The evangelical expansion has created visible tension in public space and family structures. Evangelical churches emphasize public testimony and proselytization as religious obligations, leading adherents to distribute tracts in commercial zones and organize open-air services in parks and plazas, activities occasionally generating friction with Catholic populations who view public spaces as implicitly Catholic cultural territory. Conversion often produces household division when one family member adopts evangelical practice requiring abstention from activities other members consider normal recreation. Evangelical doctrine typically prohibits consumption of alcohol, dancing to secular music, gambling including the national lottery, and attendance at carnival celebrations. Since carnival traditions have operated as central community events in Dominican towns since colonial times, evangelical prohibition creates practical social separation. The town of La Vega, which hosts the second-largest carnival in the country after Santo Domingo with origins in the 1520s, has experienced declining participation among younger residents due to evangelical growth, with the Asociación de Diablos Cojuelos de La Vega reporting 23 percent reduction in mask-makers between 2010 and 2020 as families discontinue the tradition following conversion.

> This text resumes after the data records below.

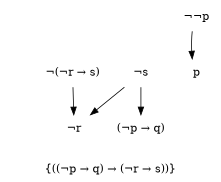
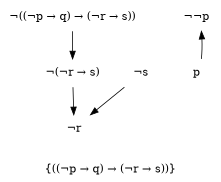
  digraph {
    label="{((&not;p &rarr; q) &rarr; (&not;r &rarr; s))}"
    node [shape=plaintext]
+   n1 [label="&not;((&not;p &rarr; q) &rarr; (&not;r &rarr; s))"]
    n2 [label="&not;(&not;r &rarr; s)"]
    n3 [label="&not;r"]
    n4 [label="&not;s"]
-   n5 [label="(&not;p &rarr; q)"]
    n6 [label="&not;&not;p"]
    n7 [label=p]
+   n1 -> n2
    n2 -> n3
    n4 -> n3
-   n4 -> n5
-   n6 -> n7
+   n7 -> n6
  }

Muslim presence remains minimal but institutionally established. The Centro Islámico de la República Dominicana opened in Santo Domingo in 1983 serving a population estimated at 3,500 to 4,000 primarily consisting of Lebanese and Syrian descendants from immigration waves between 1880 and 1930, plus smaller numbers of Palestinian and Egyptian immigrants arriving after 1970. A purpose-built mosque opened in 2010 in the Arroyo Hondo sector of Santo Domingo with capacity for 500 worshippers, funded primarily by donations from the Embassy of Qatar. The facility includes separate prayer halls for men and women, a library, and classrooms for Arabic language instruction. Friday prayers attract between eighty and one hundred twenty attendees according to facility administrators. The Islamic community maintains low public visibility and faces minimal social hostility, though no mosques exist outside Santo Domingo. Halal meat is not commercially available requiring practicing Muslims to purchase from the community's informal network or slaughter privately according to Islamic law.